In our expression of good wishes on Kulturaʼs 30th anniversary we, the editorial board of Kontinent, wrote:
“From the first day of its existence, and at every possible juncture, the journal Kultura developed and upheld the magnificent tradition of maintaining a spiritual bond and political solidarity with the finest representatives of Russian literature and social thought, whether in Russia itself or outside our country. We wish to assure you that we appreciate this fully and will do everything in our power to reciprocate with equal candour and steadfastness. 
“We hope that our shared aims and values will ensure unshakeable and complete unity of purpose. 
“The existence of Kultura in our present reality offers eloquent testimony to the fact that Poland and its culture has not, and will not, perish”. 
Ten years have passed. Ten years of friendship and collaboration. Needless to say our co-operation has not always been a cloudless idyll. Quite fundamental discussions, indeed strong disagreements, took place, which – in keeping with our mutual agreement – were never taken into the public sphere. We believed that goodwill and tolerance would triumph over our differences and lead to a consensus of ideas. And that is what usually happened.

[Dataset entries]

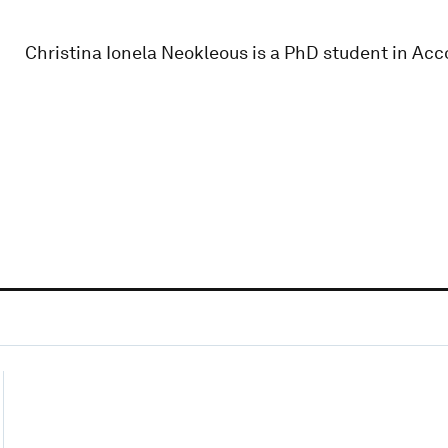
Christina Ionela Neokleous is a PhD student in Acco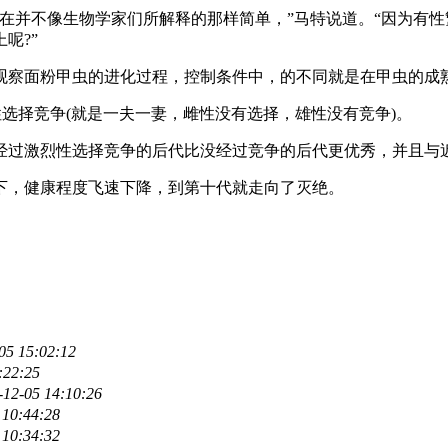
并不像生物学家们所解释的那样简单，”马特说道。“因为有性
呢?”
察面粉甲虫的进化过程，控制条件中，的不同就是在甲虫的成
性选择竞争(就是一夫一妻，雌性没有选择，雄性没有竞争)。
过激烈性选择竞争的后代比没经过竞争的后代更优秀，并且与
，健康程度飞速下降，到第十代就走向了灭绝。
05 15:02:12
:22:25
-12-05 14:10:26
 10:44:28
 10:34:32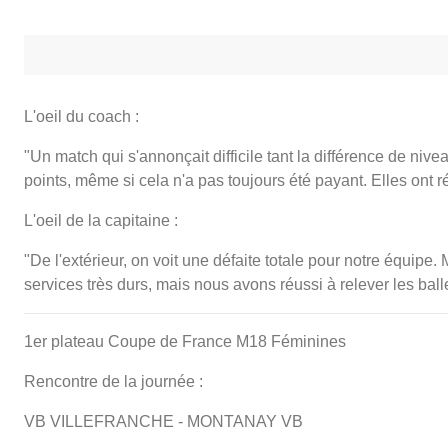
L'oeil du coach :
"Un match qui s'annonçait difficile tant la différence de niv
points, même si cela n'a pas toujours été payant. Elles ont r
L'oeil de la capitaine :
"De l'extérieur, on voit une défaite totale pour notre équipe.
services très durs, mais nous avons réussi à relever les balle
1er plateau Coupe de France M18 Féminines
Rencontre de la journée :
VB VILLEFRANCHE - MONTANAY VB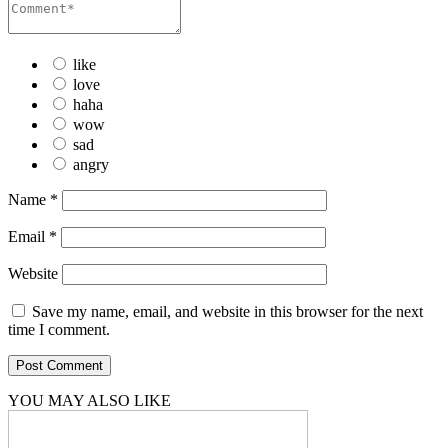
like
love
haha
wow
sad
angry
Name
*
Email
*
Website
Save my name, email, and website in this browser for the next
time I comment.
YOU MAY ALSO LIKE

_What you need to do_
(A) From the tribute to Kultura above the listing, quote the passage starting at "Ten years have" and ending at "what usually happened.".
(B) Translate this sentence from the tribute to Kultura into Spanish: "We believed that goodwill and tolerance would triumph over our differences and lead to a consensus of ideas."
(C) Carry on the tribute to Kultura, picking up after its last sentence.

_Answer set_
(A)
Ten years have passed. Ten years of friendship and collaboration. Needless to say our co-operation has not always been a cloudless idyll. Quite fundamental discussions, indeed strong disagreements, took place, which – in keeping with our mutual agreement – were never taken into the public sphere. We believed that goodwill and tolerance would triumph over our differences and lead to a consensus of ideas. And that is what usually happened.

(B) Creíamos que la buena voluntad y la tolerancia triunfarían sobre nuestras diferencias y conducirían a un consenso de ideas.

(C)
Kultura came into being immediately after the Second World War. It was created by a group of Polish intellectuals who for differing reasons had found themselves in political exile. Today their names are known to every Polish schoolboy: Jerzy Giedroyc, the remarkable painter and writer Józef Czapski, and the brilliant writer, essayist, and diarist Gustaw Herling-Grudziński. 
From the outset Kultura was at variance with the traditional Polish mindset. By the standards of the day, its editorial policy was based on principles that were without doubt laced with political heresy: 
1. The abandonment of hope for assistance from the West. Polish political endeavour was to be based exclusively on Polish potential. 
2. Overcoming age-old Polish patriotic axioms, and the unqualified acceptance of the right of independence for Lithuania and Ukraine. 
3. The normalization of relations with Germany free from historical prejudices. 
4. Searching for ways to unite all forces of resistance and liberation in Eastern Europe, and above all to include such forces in Russia. 
All of this seems completely obvious today. Yet to reach the obvious, it took decades of intense and mostly unrewarding struggle, battling hard with notions and ideas that seemed set in concrete, nationalistic prejudices and intellectual mindsets – both in Poland and abroad.
Step by step, year by year, Kultura widened its moral influence among Poles, eventually achieving nationwide acknowledgment, and becoming an authority in its own right.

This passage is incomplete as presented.